Des coups à la place des roses

Deux femmes, dont une fleuriste de profession, n'ont pas échangé que des roses, à l'intérieur et à l'extérieur du magasin de cette dernière.

À un point tel que l'autre dame souffre d'une incapacité permanente au coude et au genou, selon le diagnostic du médecin légiste. « Je ne conteste pas les lésions, mais ce n'est pas moi qui ai touché cette dame », avait déclaré la fleuriste lors de l'audience d'instruction.
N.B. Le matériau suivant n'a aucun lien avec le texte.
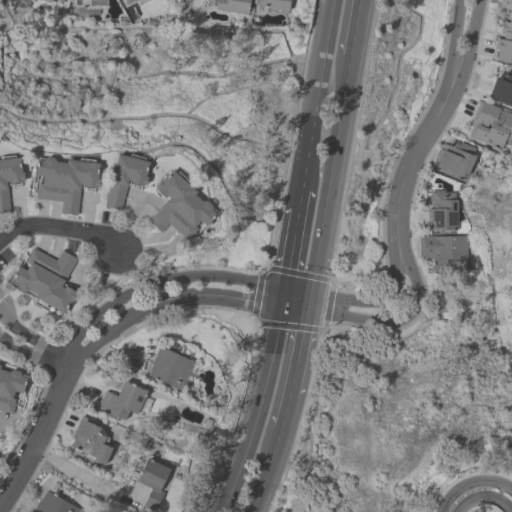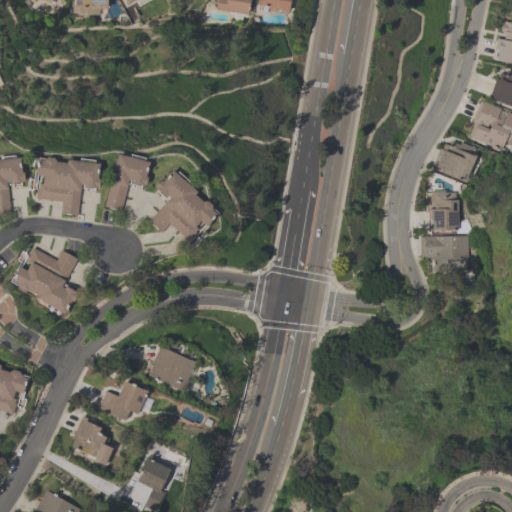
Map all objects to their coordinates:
building: (51, 1)
building: (54, 1)
building: (128, 1)
building: (131, 2)
building: (89, 3)
building: (273, 4)
building: (274, 4)
building: (90, 5)
building: (232, 6)
building: (233, 6)
road: (356, 28)
building: (503, 44)
building: (504, 45)
building: (502, 87)
building: (502, 89)
road: (320, 94)
road: (448, 97)
building: (491, 124)
building: (490, 127)
building: (453, 160)
building: (455, 162)
road: (408, 167)
building: (124, 175)
road: (331, 175)
building: (8, 176)
building: (65, 178)
building: (126, 180)
building: (9, 181)
building: (65, 182)
road: (301, 197)
building: (180, 204)
building: (182, 209)
building: (441, 211)
building: (443, 212)
road: (57, 228)
road: (292, 247)
building: (443, 253)
building: (445, 254)
building: (46, 278)
building: (46, 280)
road: (157, 283)
traffic signals: (284, 288)
road: (297, 290)
traffic signals: (310, 293)
road: (282, 297)
road: (308, 301)
road: (164, 302)
road: (385, 302)
traffic signals: (280, 306)
road: (293, 308)
traffic signals: (307, 310)
road: (394, 322)
road: (31, 347)
road: (298, 353)
building: (169, 367)
building: (171, 369)
building: (10, 389)
building: (10, 390)
building: (122, 400)
building: (124, 403)
road: (259, 411)
road: (286, 412)
road: (36, 437)
building: (91, 441)
building: (89, 442)
road: (269, 470)
road: (82, 476)
building: (152, 480)
road: (470, 480)
building: (153, 483)
road: (481, 494)
building: (52, 504)
building: (53, 505)
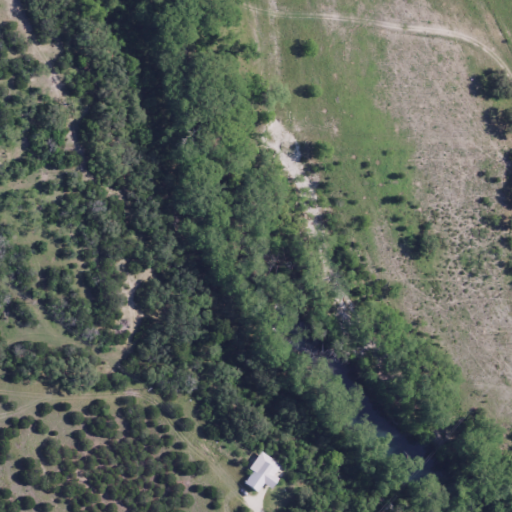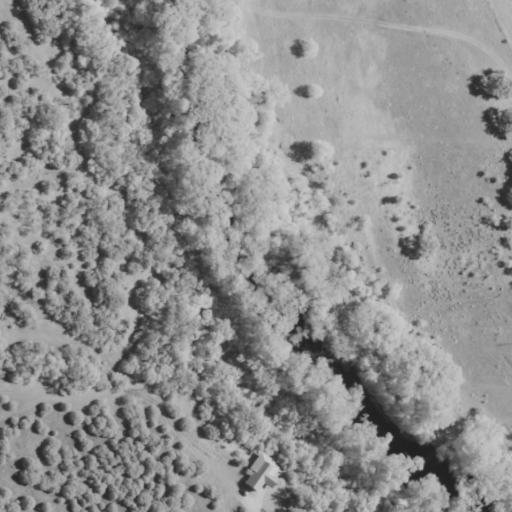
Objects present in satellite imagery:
road: (403, 30)
river: (273, 288)
building: (259, 473)
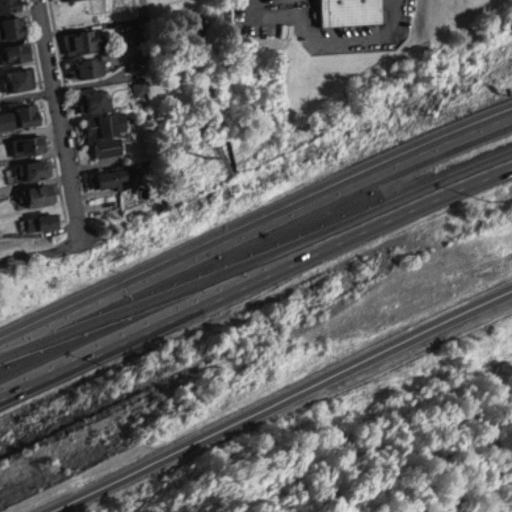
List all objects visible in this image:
building: (59, 0)
building: (6, 4)
building: (344, 11)
road: (402, 13)
building: (10, 26)
road: (150, 34)
building: (84, 40)
building: (14, 51)
building: (87, 66)
building: (17, 77)
road: (78, 83)
building: (87, 100)
building: (17, 115)
road: (63, 119)
building: (103, 133)
building: (27, 142)
building: (29, 169)
building: (112, 177)
road: (445, 193)
building: (34, 195)
road: (253, 218)
building: (37, 221)
road: (39, 247)
road: (189, 310)
road: (286, 407)
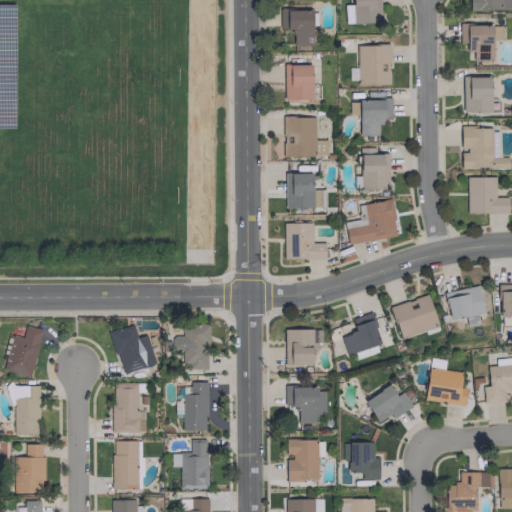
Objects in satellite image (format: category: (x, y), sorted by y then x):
building: (486, 4)
building: (361, 11)
building: (296, 24)
building: (475, 40)
building: (370, 63)
building: (295, 81)
building: (474, 93)
building: (370, 115)
road: (423, 126)
building: (300, 137)
building: (478, 148)
building: (371, 168)
building: (299, 191)
building: (482, 196)
building: (372, 222)
building: (298, 241)
road: (243, 256)
road: (259, 295)
building: (504, 299)
building: (462, 303)
building: (411, 315)
building: (359, 334)
building: (187, 345)
building: (296, 346)
building: (129, 350)
building: (21, 351)
building: (497, 380)
building: (442, 386)
building: (300, 401)
building: (385, 403)
building: (192, 406)
building: (23, 409)
building: (123, 409)
road: (74, 438)
road: (465, 438)
building: (300, 458)
building: (359, 458)
building: (124, 464)
building: (189, 464)
building: (27, 469)
road: (419, 475)
building: (503, 487)
building: (463, 489)
building: (301, 504)
building: (354, 504)
building: (30, 505)
building: (122, 505)
building: (195, 505)
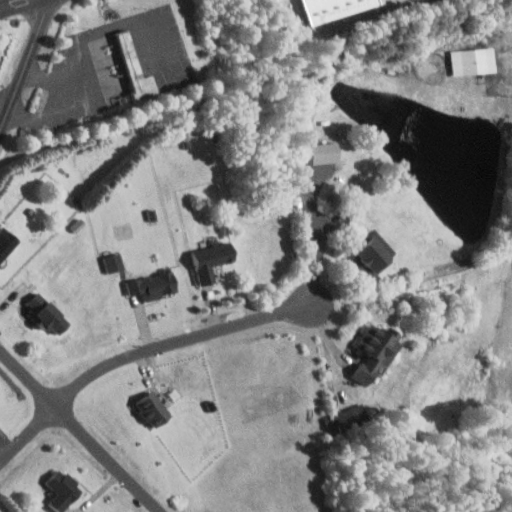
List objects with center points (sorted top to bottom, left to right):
road: (10, 2)
building: (335, 8)
building: (333, 9)
building: (474, 60)
road: (25, 65)
building: (136, 68)
building: (134, 70)
road: (56, 105)
building: (7, 242)
building: (373, 252)
road: (319, 254)
building: (213, 258)
building: (115, 262)
building: (156, 285)
building: (50, 313)
road: (178, 343)
building: (375, 353)
building: (155, 408)
building: (348, 414)
road: (79, 431)
road: (27, 435)
building: (64, 489)
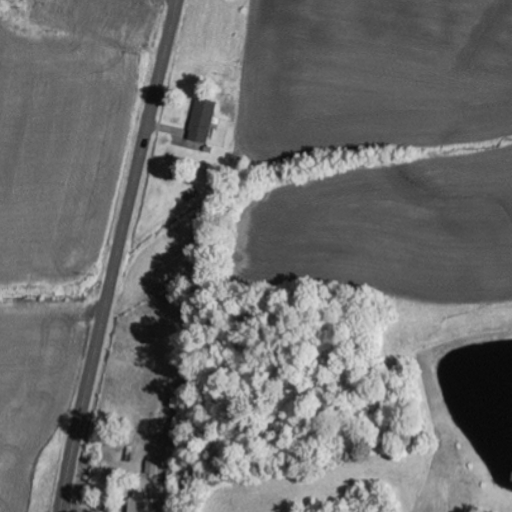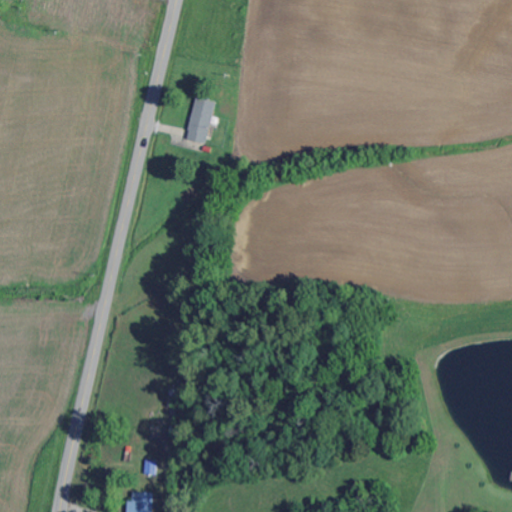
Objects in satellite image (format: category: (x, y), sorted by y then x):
building: (205, 121)
road: (116, 255)
building: (145, 503)
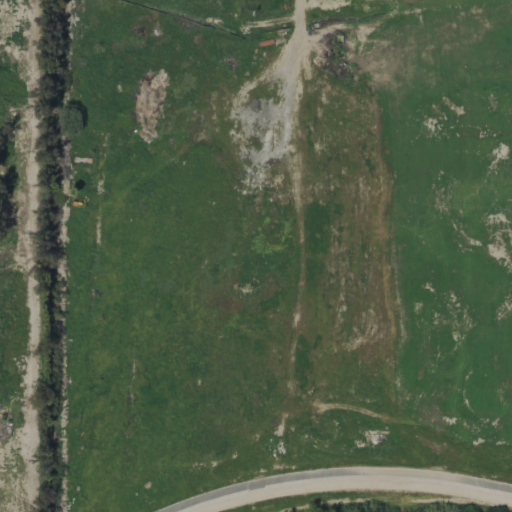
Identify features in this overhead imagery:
park: (289, 255)
road: (335, 472)
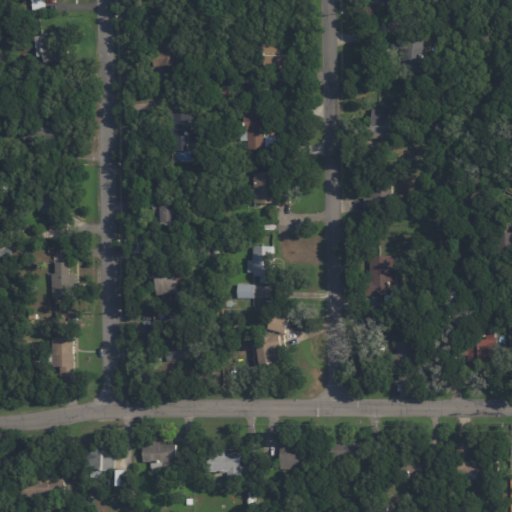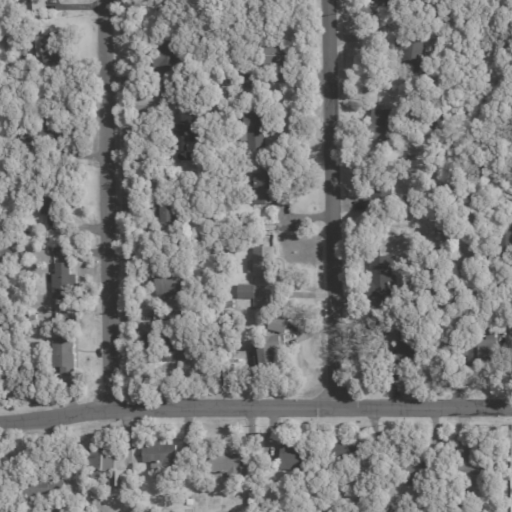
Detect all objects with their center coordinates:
building: (37, 4)
building: (447, 7)
building: (247, 8)
building: (45, 20)
building: (35, 25)
building: (46, 41)
building: (47, 45)
building: (167, 50)
building: (413, 51)
building: (170, 52)
building: (413, 52)
building: (275, 53)
building: (279, 56)
building: (234, 81)
building: (247, 81)
building: (387, 121)
building: (384, 124)
building: (256, 127)
building: (47, 129)
building: (181, 129)
building: (256, 129)
building: (183, 131)
building: (264, 186)
building: (270, 191)
building: (376, 199)
road: (106, 201)
road: (331, 201)
building: (383, 204)
building: (54, 206)
building: (49, 209)
building: (167, 210)
building: (168, 212)
building: (442, 225)
building: (507, 246)
building: (217, 248)
building: (439, 249)
building: (170, 250)
building: (9, 253)
building: (261, 262)
building: (264, 264)
building: (382, 274)
building: (384, 277)
building: (63, 280)
building: (65, 282)
building: (166, 284)
building: (168, 286)
building: (245, 289)
building: (248, 292)
building: (406, 301)
building: (230, 303)
building: (231, 318)
building: (279, 322)
building: (266, 347)
building: (482, 347)
building: (179, 348)
building: (405, 349)
building: (181, 350)
building: (484, 350)
building: (267, 352)
building: (410, 353)
building: (62, 356)
building: (66, 358)
road: (255, 402)
building: (348, 449)
building: (349, 449)
building: (160, 453)
building: (292, 455)
building: (295, 455)
building: (478, 459)
building: (101, 460)
building: (101, 460)
building: (227, 462)
building: (230, 463)
building: (418, 466)
building: (123, 477)
building: (44, 485)
building: (44, 488)
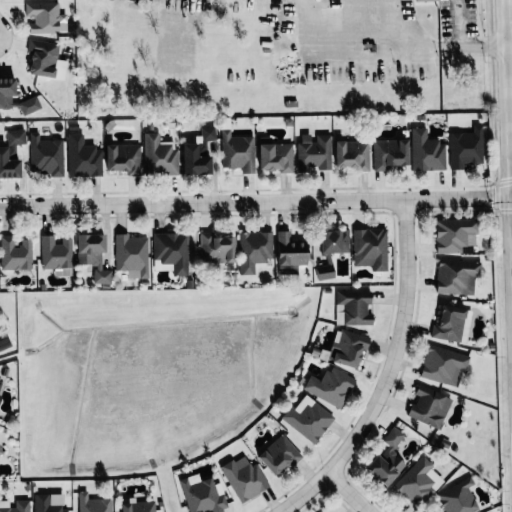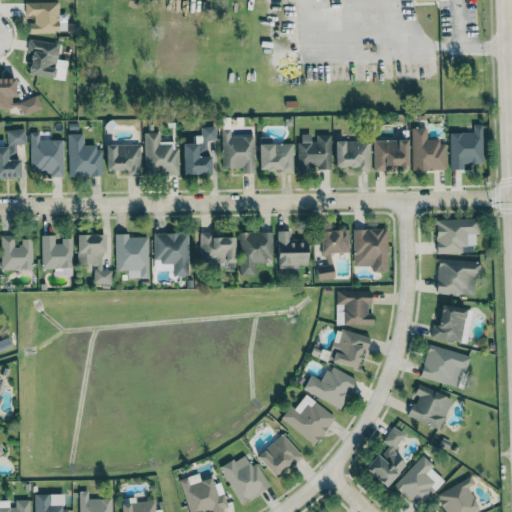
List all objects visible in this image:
building: (415, 0)
road: (511, 8)
building: (42, 16)
road: (369, 43)
road: (462, 47)
building: (14, 97)
building: (465, 148)
building: (237, 151)
building: (426, 151)
building: (313, 152)
building: (11, 153)
building: (197, 153)
building: (351, 154)
building: (388, 154)
building: (45, 156)
building: (159, 156)
building: (275, 157)
building: (82, 158)
building: (123, 158)
road: (256, 198)
building: (454, 235)
building: (333, 241)
building: (215, 248)
building: (370, 248)
building: (171, 250)
building: (253, 250)
building: (15, 253)
building: (289, 253)
building: (56, 255)
building: (131, 255)
building: (92, 256)
building: (323, 272)
building: (456, 276)
building: (354, 307)
building: (451, 324)
building: (347, 347)
building: (443, 366)
road: (380, 371)
building: (329, 386)
building: (428, 406)
building: (307, 418)
building: (0, 451)
building: (278, 455)
building: (386, 459)
building: (243, 478)
building: (418, 482)
road: (349, 488)
building: (201, 494)
building: (457, 497)
building: (48, 503)
building: (93, 503)
building: (14, 505)
building: (137, 506)
building: (317, 510)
La partie civile, pour sa part, s'était montrée dubitative. « Je ne comprends pas comment elle ose dire qu'elle n'a pas touché madame, avait-on plaidé. Le jour des faits, mes clients, dont la société est spécialisée dans l'air conditionné et la ventilation, passent chez la prévenue pour placer un appareil. Un précédent rendez-vous n'avait pas été concrétisé, et mes clients ont fait le crochet. Elle s'est emballée, en leur disant qu'ils n'étaient pas des gens sérieux. Ils sont pourtant venus, avec du retard. Elle est montée dans une rage folle. » Le conseil de la partie civile avait expliqué que sa cliente, sexagénaire, était sortie, et avait alors reçu un violent coup de pied par derrière dans les reins. La fleuriste écope d'une peine d'un mois de prison avec sursis.

Le mari de la victime avait aussi à répondre de coups et blessures, envers la fleuriste. Il bénéficie de la suspension du prononcé.B. G.